### Your goal
From the first line to the last, copy the data exactly and drop the pictures.

(Transcribed page contents)

◇ ◇ ◇ ◇

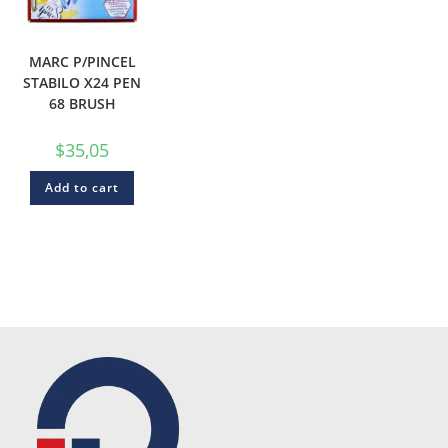
MARC P/PINCEL
STABILO X24 PEN
68 BRUSH
$
35,05
Add to cart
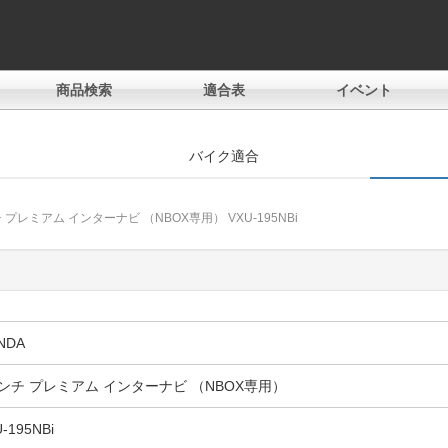
商品検索
適合表
イベント
バイク適合
 プレミアム インターナビ （NBOX専用） VXU-195NBi
。
NDA
ンチ プレミアム インターナビ （NBOX専用）
-195NBi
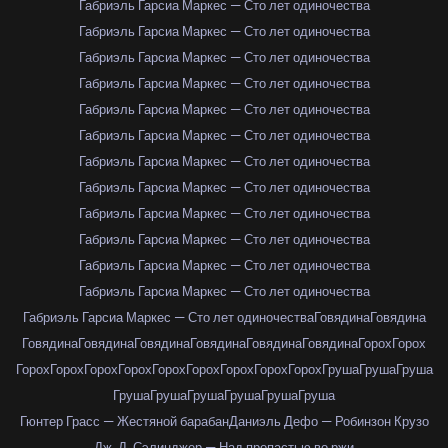
Габриэль Гарсиа Маркес — Сто лет одиночества
Габриэль Гарсиа Маркес — Сто лет одиночества
Габриэль Гарсиа Маркес — Сто лет одиночества
Габриэль Гарсиа Маркес — Сто лет одиночества
Габриэль Гарсиа Маркес — Сто лет одиночества
Габриэль Гарсиа Маркес — Сто лет одиночества
Габриэль Гарсиа Маркес — Сто лет одиночества
Габриэль Гарсиа Маркес — Сто лет одиночества
Габриэль Гарсиа Маркес — Сто лет одиночества
Габриэль Гарсиа Маркес — Сто лет одиночества
Габриэль Гарсиа Маркес — Сто лет одиночества
Габриэль Гарсиа Маркес — Сто лет одиночества
Габриэль Гарсиа Маркес — Сто лет одиночества
Говядина
Говядина
Говядина
Говядина
Говядина
Говядина
Говядина
Говядина
Горох
Горох
Горох
Горох
Горох
Горох
Горох
Горох
Горох
Горох
Горох
Груша
Груша
Груша
Груша
Груша
Груша
Груша
Груша
Груша
Гюнтер Грасс — Жестяной барабан
Даниэль Дефо — Робинзон Крузо
Дж. Д. Сэлинджер — Над пропастью во ржи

◇ ◇ ◇ ◇

### Exercise solution
MARC P/PINCEL
STABILO X24 PEN
68 BRUSH
$
35,05
Add to cart
商品検索
適合表
イベント
バイク適合
 プレミアム インターナビ （NBOX専用） VXU-195NBi
。
NDA
ンチ プレミアム インターナビ （NBOX専用）
-195NBi
Габриэль Гарсиа Маркес — Сто лет одиночества
Габриэль Гарсиа Маркес — Сто лет одиночества
Габриэль Гарсиа Маркес — Сто лет одиночества
Габриэль Гарсиа Маркес — Сто лет одиночества
Габриэль Гарсиа Маркес — Сто лет одиночества
Габриэль Гарсиа Маркес — Сто лет одиночества
Габриэль Гарсиа Маркес — Сто лет одиночества
Габриэль Гарсиа Маркес — Сто лет одиночества
Габриэль Гарсиа Маркес — Сто лет одиночества
Габриэль Гарсиа Маркес — Сто лет одиночества
Габриэль Гарсиа Маркес — Сто лет одиночества
Габриэль Гарсиа Маркес — Сто лет одиночества
Габриэль Гарсиа Маркес — Сто лет одиночества
Говядина
Говядина
Говядина
Говядина
Говядина
Говядина
Говядина
Говядина
Горох
Горох
Горох
Горох
Горох
Горох
Горох
Горох
Горох
Горох
Горох
Груша
Груша
Груша
Груша
Груша
Груша
Груша
Груша
Груша
Гюнтер Грасс — Жестяной барабан
Даниэль Дефо — Робинзон Крузо
Дж. Д. Сэлинджер — Над пропастью во ржи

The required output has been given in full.